- [Source]
※ ※ ※
MANHATTAN STRING QUARTET 

FOR THE CHAMBER MUSIC SOCIETY OF LOUISVILLE 

Program: 

 - Dmitri Shostakovich, String Quartet No. 4 in D Major 

 - Eric Ostling, String Quartet No. 1 

 - Ludwig van Beethoven, String Quartet in A Minor, Op. 132 

 

Preamble 

Today’s program will be an awesome musical experience if the listener can match the profundity of the music with the intensity of his own concentrated attention. Apart from the qualities of each quartet, the whole presents a strong argument that the peculiar form of musical thought embodied in the string quartet will certainly endure for many years to come and well into the next century. 

The quartets of Beethoven are the foundation of this manner of thinking in music. They serve all succeeding generations of composers as the model, the encyclopedias and the law-giving constitution of the form. While no composer of string quartets can escape the power of Beethoven, two in the twentieth century have been especially devoted to these quartets: Bartok and Shostakovich. Shostakovich, of course, will speak for himself on the program. But Bartok will be heard through the music of Eric Ostling, who in this quartet is as devoted to Bartok as Bartok was to Beethoven, and who marvelously shows us that neither the musical thought nor the specific form of the string quartet is moribund in this final decade of the century. 

 

When the idea was presented to the Manhattan String Quartet, they graciously agreed to play Ostling’s quartet on today’s program between works by Shostakovich and Beethoven. In my opinion it stands the confrontation without apologies. 

Ostling has written a profound, moving veneration of Bartok and through him of Mahler and Beethoven. The nature of his tribute to the earlier composers and to the traditions they created is revealed in the procedures, the motives, the harmonic palette, and forms. To say so is not to disparage the originality of the music—quite the contrary. It is the creativity with which he uses these elements that gives rise to the opening optimism with which these program notes began. There is life yet in the traditions and manner of musical thinking of the past. The loving reference with which he has absorbed and penetrated the music of these great masters gives his quartet a vast perspective. 

The opening solo for violoncello appears to be an adaptation of the procedure used by Bartok in his sixth string quartet, which in turn, is an homage to Mahler’s tenth symphony, but without the valedictory nature of these two precedents. (Bartok was on the point of fleeing Hungary before the rise of the Nazis. Mahler, in exile in New York, was mortally ill.) Ostling’s solo is produced below. It deserves careful study, and if the listener understands the remarkable skill of these seven sculptured measures, the content of the entire quartet will be more readily comprehended and enjoyed. 

[music image to be added: first seven measures] 

The solo contains no quotation of other compositions in the style that has been popular in the last few decades, wherein one is supposed to “name that tune.” But the motives are drawn from a common vocabulary having a long history. The first four notes are a cambiata (step up—leap up—step down) that would have been at home in 16th-century counterpoint. Embedded in the approach to the cadence (and probably unintended since it is arrived at quite naturally) is a transposition of the famous BACH motive (C# - C – Eb – D). The motives are, in the tradition of the sonata idea, a resource for imagining many of the ideas in the whole quartet.
※ ※ ※
- [Problem 1]
Retype the entries word for word, starting with the line that contains "pink cross: rotated 16" and continuing through the end of the entries. Leave the pictures out of your copy.
The program notes and the entries that come next have no connection to each other.

Recorded data:
※ ※ ※
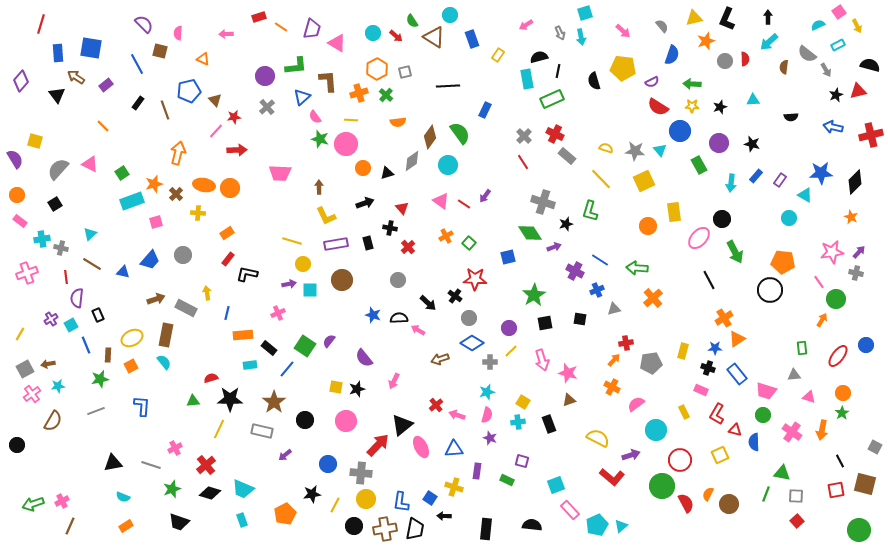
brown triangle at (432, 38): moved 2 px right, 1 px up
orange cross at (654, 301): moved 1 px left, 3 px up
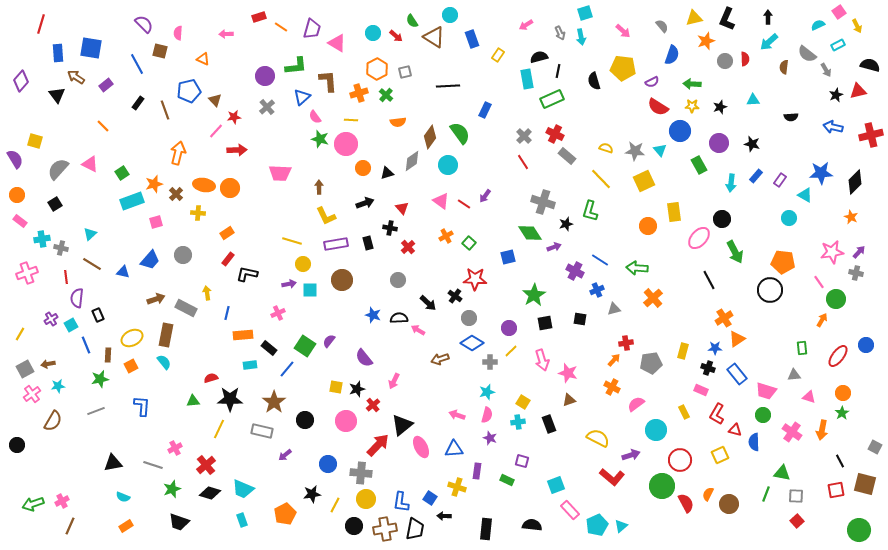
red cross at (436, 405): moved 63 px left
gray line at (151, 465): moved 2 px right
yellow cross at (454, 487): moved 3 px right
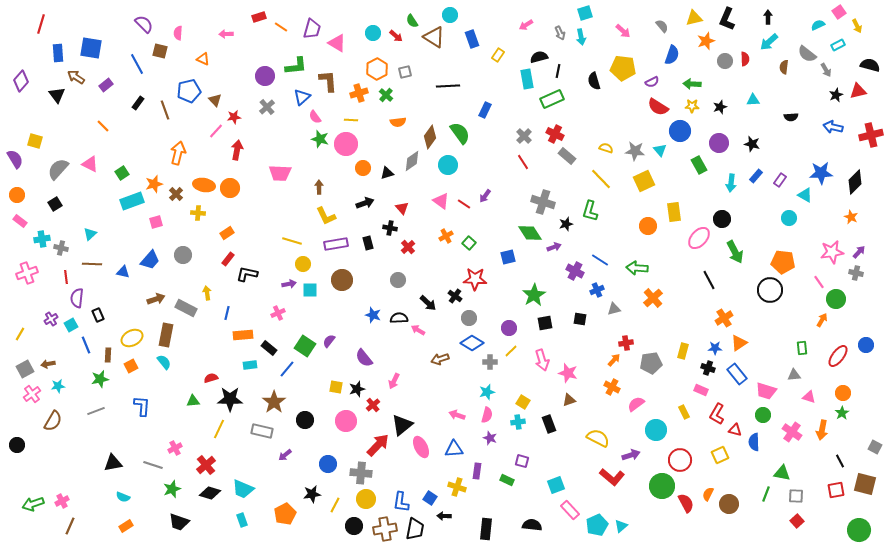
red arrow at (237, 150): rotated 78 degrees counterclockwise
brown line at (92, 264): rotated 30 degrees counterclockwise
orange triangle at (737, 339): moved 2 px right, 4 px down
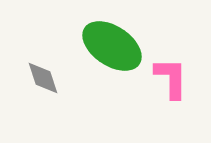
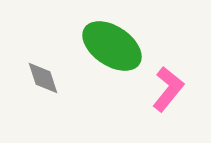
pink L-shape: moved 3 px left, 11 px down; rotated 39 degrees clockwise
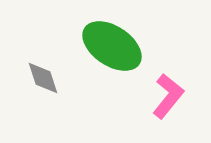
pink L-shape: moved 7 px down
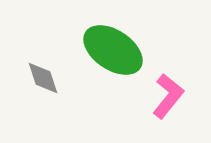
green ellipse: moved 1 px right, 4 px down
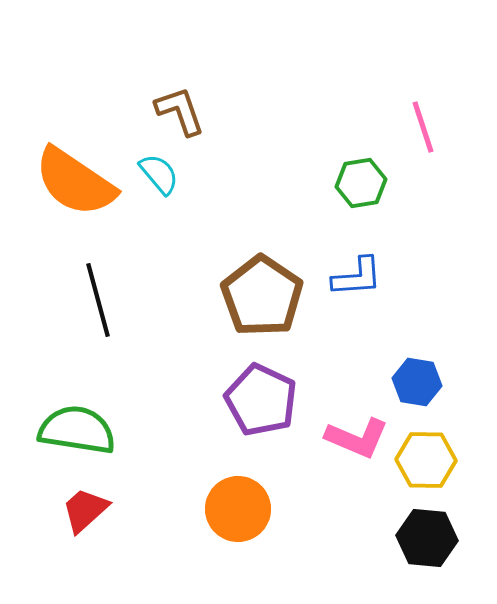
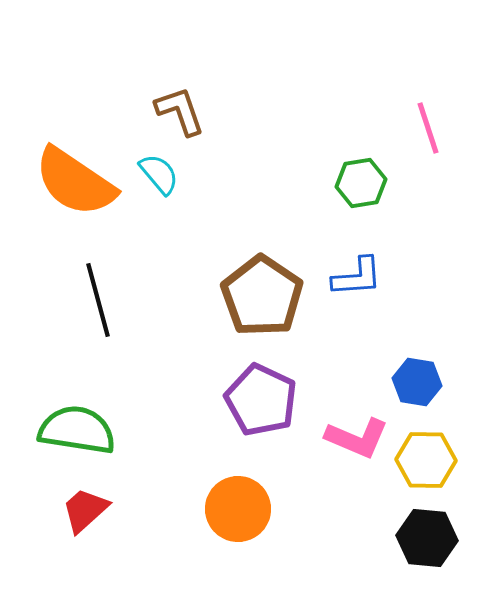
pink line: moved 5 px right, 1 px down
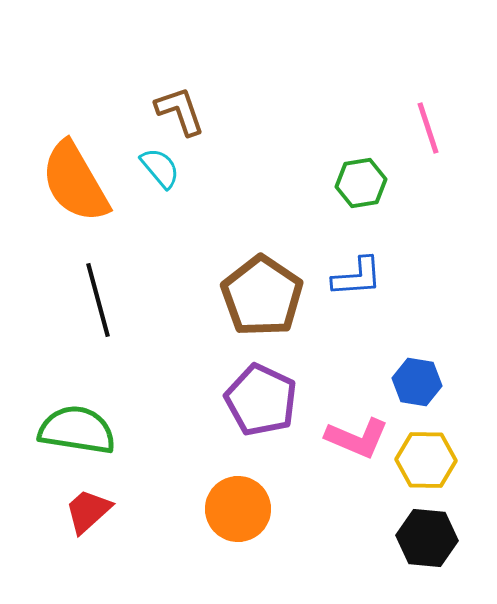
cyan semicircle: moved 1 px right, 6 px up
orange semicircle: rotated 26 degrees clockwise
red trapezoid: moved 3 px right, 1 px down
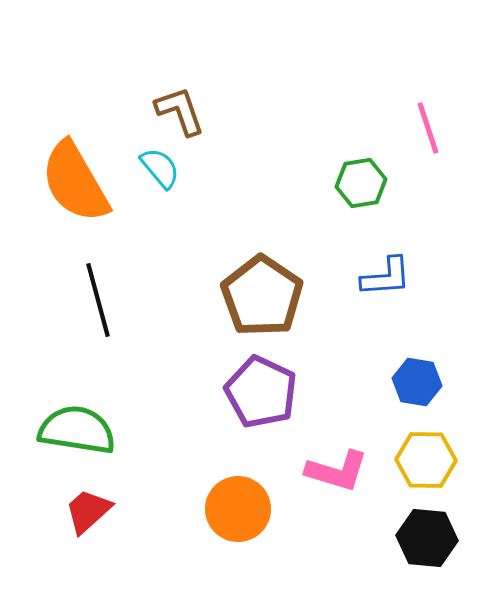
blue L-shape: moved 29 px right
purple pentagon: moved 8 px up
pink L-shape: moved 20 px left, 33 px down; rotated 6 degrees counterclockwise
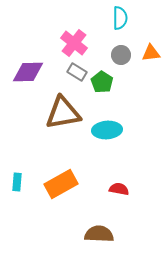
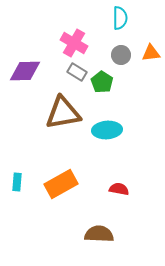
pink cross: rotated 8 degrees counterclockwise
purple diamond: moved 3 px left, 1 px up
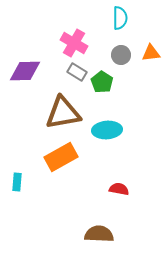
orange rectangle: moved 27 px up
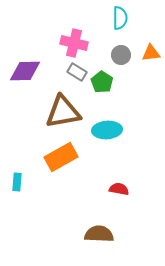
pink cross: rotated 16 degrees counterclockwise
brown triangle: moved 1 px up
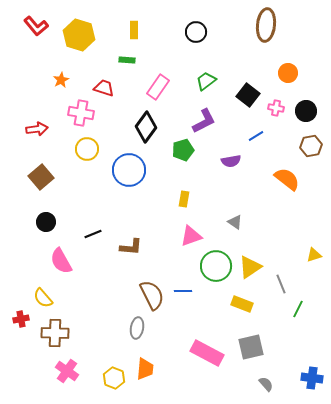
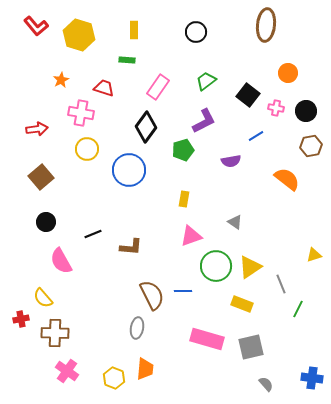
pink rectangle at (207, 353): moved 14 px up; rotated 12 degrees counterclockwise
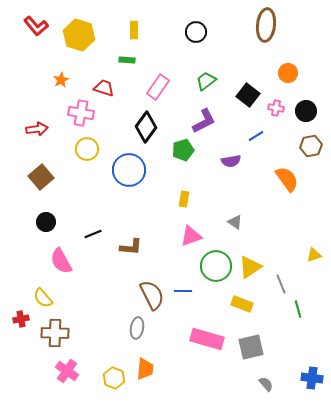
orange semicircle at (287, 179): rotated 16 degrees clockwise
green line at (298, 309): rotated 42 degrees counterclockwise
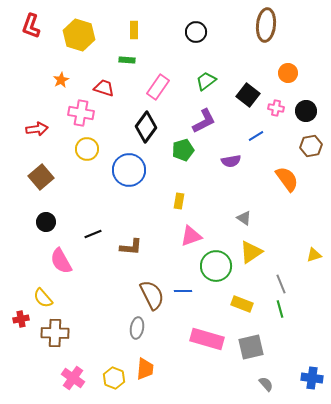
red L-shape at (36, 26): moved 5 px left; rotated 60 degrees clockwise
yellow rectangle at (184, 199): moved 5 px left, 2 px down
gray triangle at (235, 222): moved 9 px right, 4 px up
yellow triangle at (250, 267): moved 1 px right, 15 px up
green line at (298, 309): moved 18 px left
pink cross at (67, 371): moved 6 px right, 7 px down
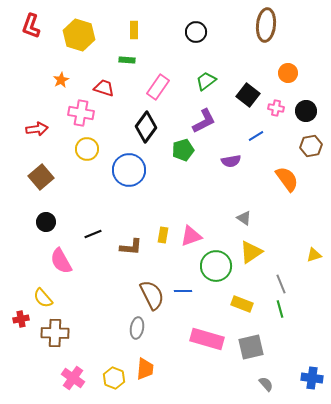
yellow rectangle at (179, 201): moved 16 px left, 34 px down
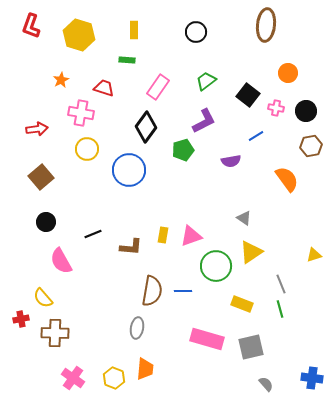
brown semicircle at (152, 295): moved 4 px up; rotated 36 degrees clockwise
※ ※ ※
- [Problem 2]
According to the program notes, which two twentieth-century composers were especially devoted to Beethoven's quartets?

- [Written solution 1]
pink cross: rotated 16 degrees counterclockwise
brown triangle: moved 1 px up
pink rectangle at (207, 353): moved 14 px up; rotated 12 degrees counterclockwise
orange semicircle at (287, 179): rotated 16 degrees clockwise
green line at (298, 309): rotated 42 degrees counterclockwise
red L-shape at (36, 26): moved 5 px left; rotated 60 degrees clockwise
yellow rectangle at (184, 199): moved 5 px left, 2 px down
gray triangle at (235, 222): moved 9 px right, 4 px up
yellow triangle at (250, 267): moved 1 px right, 15 px up
green line at (298, 309): moved 18 px left
pink cross at (67, 371): moved 6 px right, 7 px down
yellow rectangle at (179, 201): moved 16 px left, 34 px down
brown semicircle at (152, 295): moved 4 px up; rotated 36 degrees clockwise

- [Written solution 2]
Bartok and Shostakovich.